Let us understand how the blockchain works. Blockchain formalises a process which the common man understands intuitively. When one signs a promissory note (IOU), or takes advantage of the hawala system, one is actually working out a system like blockchain. An IOU acknowledges a debt of say 1 lac rupees. An IOU holder will present the note, and one who signed it will have to pay 1 lac. That protects the reputation of the signatory among the business associates. The signatory thus gets branded as trustworthy. In a hawala system, a similar process operates. Here the IOU is notional. It is converted into different currencies while passing hands. Each operator trusts that the other will deliver on the promise to pass on 1 lac till it reaches the final recipient.
The amount of Rs.1 lac or whatever has been initially specified is called a block. The hands it passes through is called chain. The hands in the chain recognise that the value of the block is Rs. 1 lac and not some other amount.

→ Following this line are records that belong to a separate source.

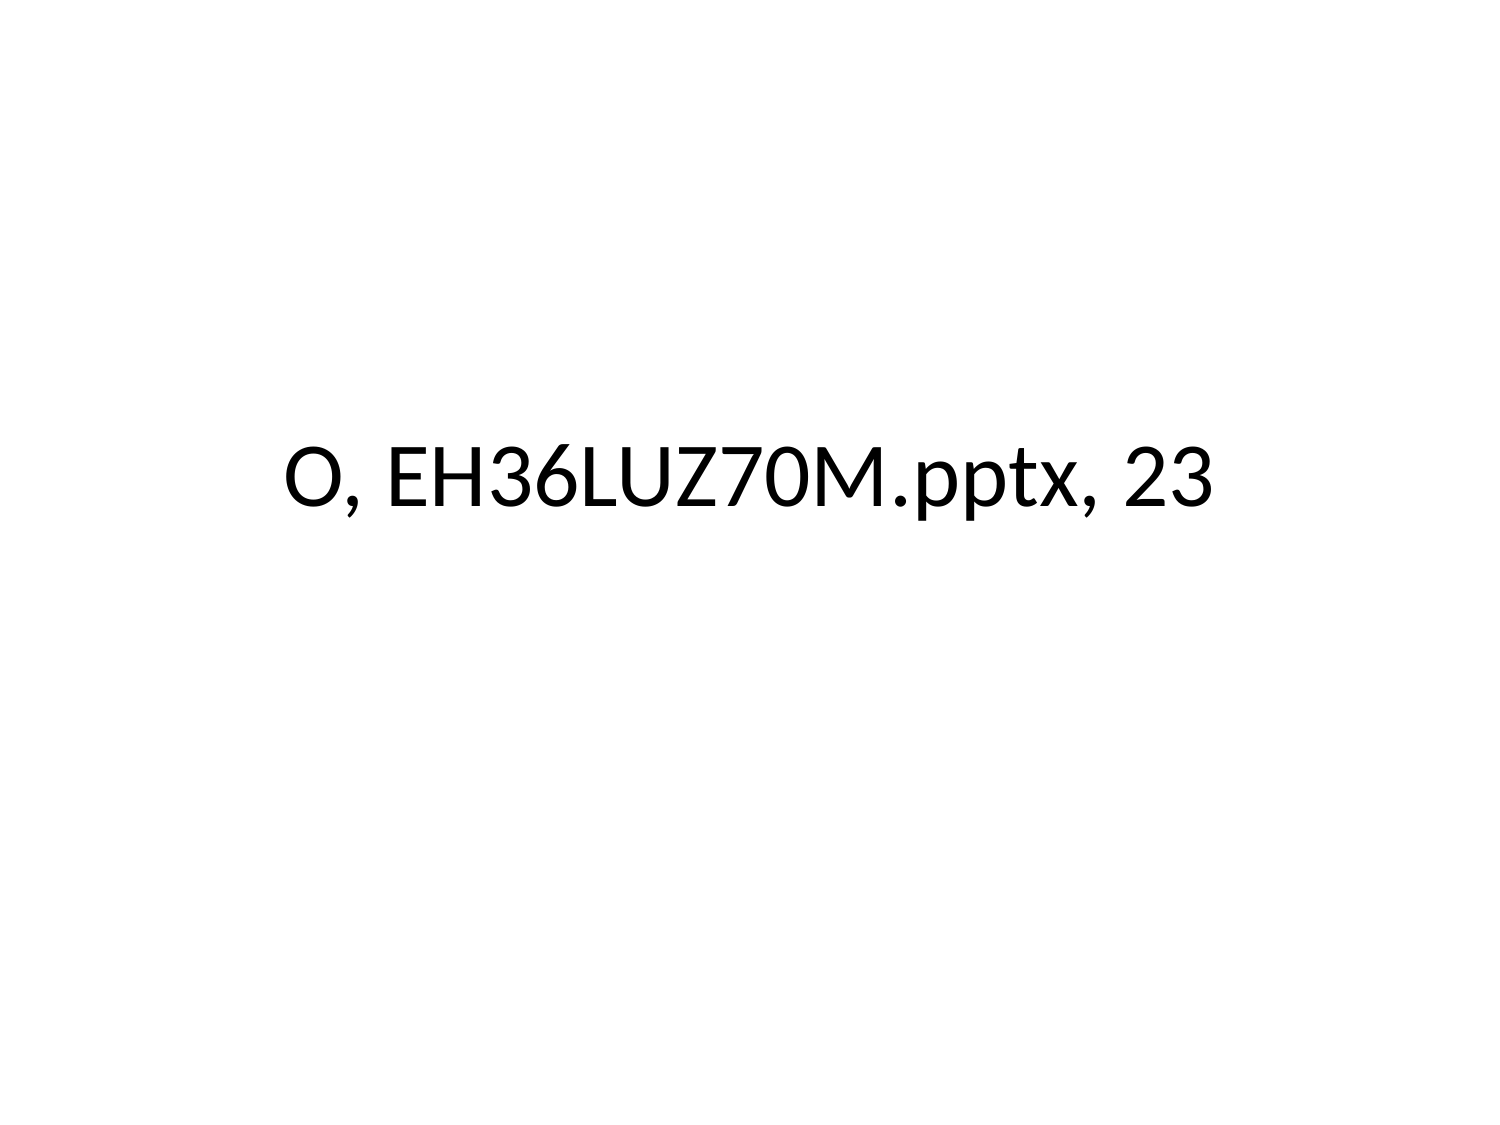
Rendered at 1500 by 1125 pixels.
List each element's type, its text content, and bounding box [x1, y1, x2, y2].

title O, EH36LUZ70M.pptx, 23 [112, 349, 1388, 591]
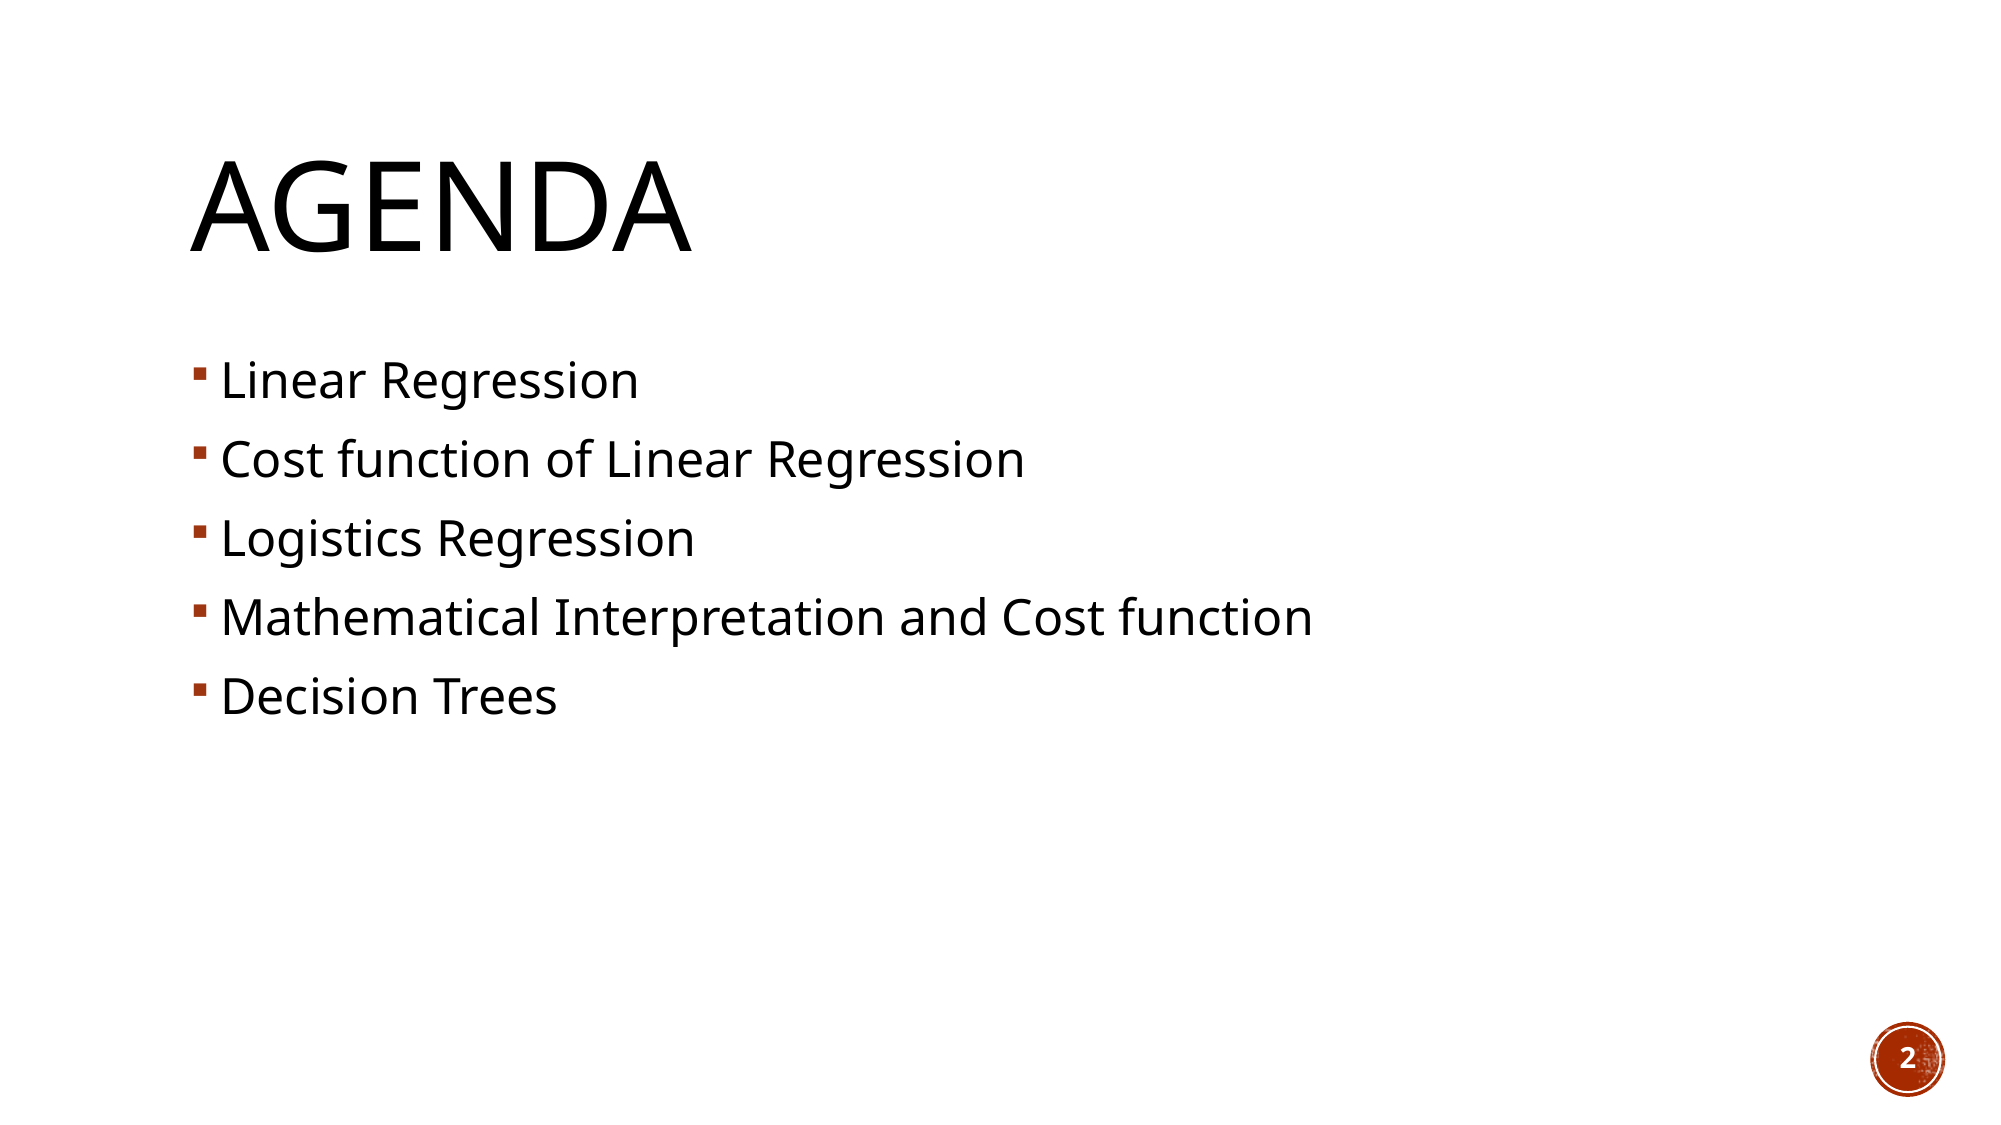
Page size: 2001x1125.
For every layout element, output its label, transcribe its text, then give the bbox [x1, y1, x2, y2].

title Agenda [175, 79, 1826, 344]
list Linear Regression Cost function of Linear Regression Logistics Regression Mathematical Interpretation and Cost function Decision Trees [175, 348, 1826, 1013]
slide_number 2 [1855, 1028, 1961, 1089]
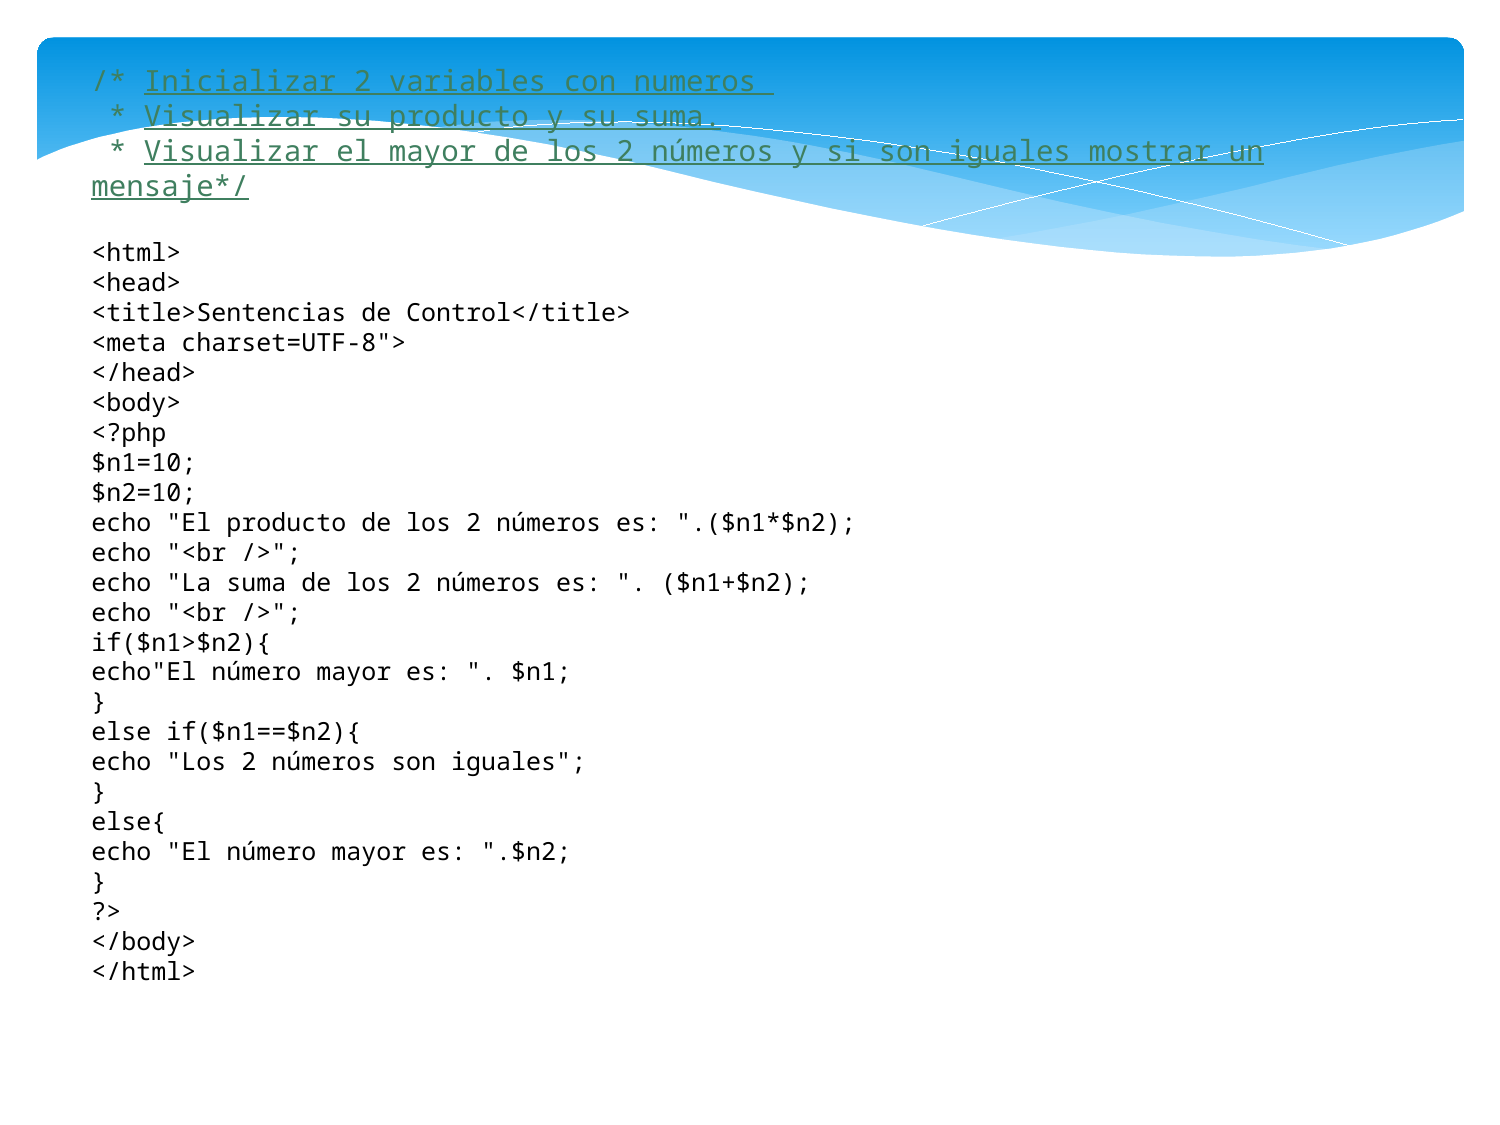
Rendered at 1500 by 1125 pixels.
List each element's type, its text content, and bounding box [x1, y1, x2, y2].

text_box /* Inicializar 2 variables con numeros * Visualizar su producto y su suma. * Visualizar el mayor de los 2 números y si son iguales mostrar un mensaje*/ <html> <head> <title>Sentencias de Control</title> <meta charset=UTF-8"> </head> <body> <?php $n1=10; $n2=10; echo "El producto de los 2 números es: ".($n1*$n2); echo "<br />"; echo "La suma de los 2 números es: ". ($n1+$n2); echo "<br />"; if($n1>$n2){ echo"El número mayor es: ". $n1; } else if($n1==$n2){ echo "Los 2 números son iguales"; } else{ echo "El número mayor es: ".$n2; } ?> </body> </html> [76, 54, 1376, 1053]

All transacting parties recognise the exact size of the block. The block is simultaneously updated on their individual data bases called distributed ledgers and has unique security features which are temper-proof. The movement of the block can be verified by all parties in the chain. Each block carries a digital imprint or signature of wherever it has been. It creates instant trust. In a hawala transaction the parties put a premium on their trust. Being trustworthy is more important than reneging on it.